> **Text section**
Abstract
Purpose
MYCN amplification and p53 inactivation are two typical characteristics of aggressive neuroblastomas and are strongly associated with cancer progression and treatment failure. In an effort to develop new therapeutic agents to treat the aggressive neuroblastomas, we constructed ZD55-shMYCN, an oncolytic adenovirus ZD55 carrying short hairpin RNA (shRNA) targeting MYCN gene, and investigated the effects on proliferation of the p53-null and MYCN-amplified neuroblastoma cell line LA1-55N in vitro and in vivo by ZD55-shMYCN.
Methods
In this study, we used ZD55-shMYCN to treat p53-null and MYCN-amplified neuroblastoma cells. To confirm the ability of selective replication of the ZD55-shMYCN, we examined the expression of E1A protein by western blotting. We used quantitative real-time PCR analysis and western blotting analysis to determine the inhibitory effect of ZD55-shMYCN on MYCN expression. MTT [3-(4,5-dimethylthiazol-2-yl)-2,5-diphenyltetrazolium bromide] cell proliferation assay and xenograft mouse model were used to test the antigrowth efficacy of ZD55-shMYCN.

> **Records supplied**
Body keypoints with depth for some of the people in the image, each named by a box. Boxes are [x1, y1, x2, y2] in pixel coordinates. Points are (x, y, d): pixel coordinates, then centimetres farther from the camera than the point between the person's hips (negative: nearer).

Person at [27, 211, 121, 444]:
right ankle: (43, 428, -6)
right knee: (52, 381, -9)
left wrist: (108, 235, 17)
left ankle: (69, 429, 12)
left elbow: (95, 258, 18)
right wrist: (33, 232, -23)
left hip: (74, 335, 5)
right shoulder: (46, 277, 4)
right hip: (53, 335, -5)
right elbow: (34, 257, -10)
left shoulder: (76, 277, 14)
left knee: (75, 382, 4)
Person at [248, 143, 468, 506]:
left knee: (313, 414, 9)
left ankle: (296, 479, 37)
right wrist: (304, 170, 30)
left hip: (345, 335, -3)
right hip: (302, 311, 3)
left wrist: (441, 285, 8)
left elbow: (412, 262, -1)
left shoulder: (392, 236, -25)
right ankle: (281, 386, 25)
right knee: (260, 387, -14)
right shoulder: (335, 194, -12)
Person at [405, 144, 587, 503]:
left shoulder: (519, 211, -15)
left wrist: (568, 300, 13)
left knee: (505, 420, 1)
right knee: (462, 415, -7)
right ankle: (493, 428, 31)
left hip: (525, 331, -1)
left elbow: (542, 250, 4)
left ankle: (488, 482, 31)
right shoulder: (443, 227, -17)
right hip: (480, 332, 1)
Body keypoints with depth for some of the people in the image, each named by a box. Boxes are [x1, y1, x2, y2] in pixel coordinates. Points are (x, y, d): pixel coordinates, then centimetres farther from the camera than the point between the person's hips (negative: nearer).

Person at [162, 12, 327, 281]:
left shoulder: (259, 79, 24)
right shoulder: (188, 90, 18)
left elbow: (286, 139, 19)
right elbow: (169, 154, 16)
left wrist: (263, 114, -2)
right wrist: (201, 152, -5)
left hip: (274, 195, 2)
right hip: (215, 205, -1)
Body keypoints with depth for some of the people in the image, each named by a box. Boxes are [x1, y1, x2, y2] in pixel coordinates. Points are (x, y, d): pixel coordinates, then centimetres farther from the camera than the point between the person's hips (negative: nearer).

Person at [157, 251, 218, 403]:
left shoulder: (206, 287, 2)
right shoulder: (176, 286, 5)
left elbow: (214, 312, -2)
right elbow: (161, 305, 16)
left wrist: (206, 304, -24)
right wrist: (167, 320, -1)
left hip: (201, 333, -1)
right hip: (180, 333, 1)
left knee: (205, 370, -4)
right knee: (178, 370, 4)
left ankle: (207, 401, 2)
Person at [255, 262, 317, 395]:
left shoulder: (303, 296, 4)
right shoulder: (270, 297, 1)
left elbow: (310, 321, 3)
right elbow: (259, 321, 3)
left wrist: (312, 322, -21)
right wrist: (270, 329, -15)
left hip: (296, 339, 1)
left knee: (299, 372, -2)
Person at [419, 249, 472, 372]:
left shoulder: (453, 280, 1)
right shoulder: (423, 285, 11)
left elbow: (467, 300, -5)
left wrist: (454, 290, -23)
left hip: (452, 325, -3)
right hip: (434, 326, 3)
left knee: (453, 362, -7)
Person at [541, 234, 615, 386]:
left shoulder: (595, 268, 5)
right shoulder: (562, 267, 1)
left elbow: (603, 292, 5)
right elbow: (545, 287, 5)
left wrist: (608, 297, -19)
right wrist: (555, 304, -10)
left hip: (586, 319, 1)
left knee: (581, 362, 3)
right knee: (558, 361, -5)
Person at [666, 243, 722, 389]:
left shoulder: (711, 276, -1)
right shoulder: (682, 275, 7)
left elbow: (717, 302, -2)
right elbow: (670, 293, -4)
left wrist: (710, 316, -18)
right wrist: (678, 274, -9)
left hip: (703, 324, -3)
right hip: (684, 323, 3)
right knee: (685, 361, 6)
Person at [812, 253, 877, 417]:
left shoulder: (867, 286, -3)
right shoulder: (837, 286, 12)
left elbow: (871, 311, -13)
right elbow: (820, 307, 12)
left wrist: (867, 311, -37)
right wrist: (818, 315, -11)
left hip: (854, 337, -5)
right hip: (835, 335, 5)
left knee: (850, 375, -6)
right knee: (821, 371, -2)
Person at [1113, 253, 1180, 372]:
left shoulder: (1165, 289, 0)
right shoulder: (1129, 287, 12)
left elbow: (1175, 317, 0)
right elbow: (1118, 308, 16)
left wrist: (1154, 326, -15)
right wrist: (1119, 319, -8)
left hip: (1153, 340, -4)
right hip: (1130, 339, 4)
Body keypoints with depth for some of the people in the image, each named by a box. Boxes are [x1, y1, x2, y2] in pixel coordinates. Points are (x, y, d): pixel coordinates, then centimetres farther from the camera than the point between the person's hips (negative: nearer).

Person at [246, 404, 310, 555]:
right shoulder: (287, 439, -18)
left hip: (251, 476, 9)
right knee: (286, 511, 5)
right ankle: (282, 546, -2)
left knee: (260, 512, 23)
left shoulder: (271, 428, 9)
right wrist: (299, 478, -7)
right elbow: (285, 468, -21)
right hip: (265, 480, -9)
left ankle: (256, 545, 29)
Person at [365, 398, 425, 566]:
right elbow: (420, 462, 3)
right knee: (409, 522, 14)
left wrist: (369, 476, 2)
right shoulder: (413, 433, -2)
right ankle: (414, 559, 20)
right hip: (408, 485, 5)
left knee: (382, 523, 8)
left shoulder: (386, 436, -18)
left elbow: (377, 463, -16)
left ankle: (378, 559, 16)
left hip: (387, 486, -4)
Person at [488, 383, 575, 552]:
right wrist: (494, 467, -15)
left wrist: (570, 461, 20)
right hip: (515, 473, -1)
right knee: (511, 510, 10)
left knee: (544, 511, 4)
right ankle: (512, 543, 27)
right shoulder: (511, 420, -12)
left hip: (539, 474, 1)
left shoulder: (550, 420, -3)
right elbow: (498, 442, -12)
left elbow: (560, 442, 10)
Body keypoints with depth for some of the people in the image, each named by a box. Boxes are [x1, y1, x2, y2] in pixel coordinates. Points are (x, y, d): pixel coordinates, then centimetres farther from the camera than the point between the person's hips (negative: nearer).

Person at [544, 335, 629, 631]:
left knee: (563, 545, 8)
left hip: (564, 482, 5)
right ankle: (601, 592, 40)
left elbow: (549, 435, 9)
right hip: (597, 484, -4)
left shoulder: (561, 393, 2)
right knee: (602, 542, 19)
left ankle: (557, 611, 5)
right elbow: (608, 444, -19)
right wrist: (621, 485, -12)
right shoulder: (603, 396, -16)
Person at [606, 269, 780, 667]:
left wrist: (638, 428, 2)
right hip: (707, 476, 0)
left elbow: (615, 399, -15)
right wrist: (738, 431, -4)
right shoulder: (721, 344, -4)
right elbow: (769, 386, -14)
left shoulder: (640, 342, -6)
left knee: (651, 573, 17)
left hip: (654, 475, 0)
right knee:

> **Problem set**
1: Using the neuroblastoma abstract, say whether each statement agrees with it: (a) LA1-55N is a p53-null and MYCN-amplified neuroblastoma cell line. (b) E1A protein expression was examined by quantitative real-time PCR. (c) The antigrowth efficacy of ZD55-shMYCN was tested with an MTT cell proliferation assay and a xenograft mouse model. Answer yes or no for each and quote the deciding words.
2: According to the neuroblastoma abstract, what gene does the short hairpin RNA carried by ZD55-shMYCN target?

> **Answers by item number**
1:
(a) Yes: "the p53-null and MYCN-amplified neuroblastoma cell line LA1-55N"
(b) No: "we examined the expression of E1A protein by western blotting"
(c) Yes: "MTT [3-(4,5-dimethylthiazol-2-yl)-2,5-diphenyltetrazolium bromide] cell proliferation assay and xenograft mouse model were used to test the antigrowth efficacy of ZD55-shMYCN"

2: The MYCN gene.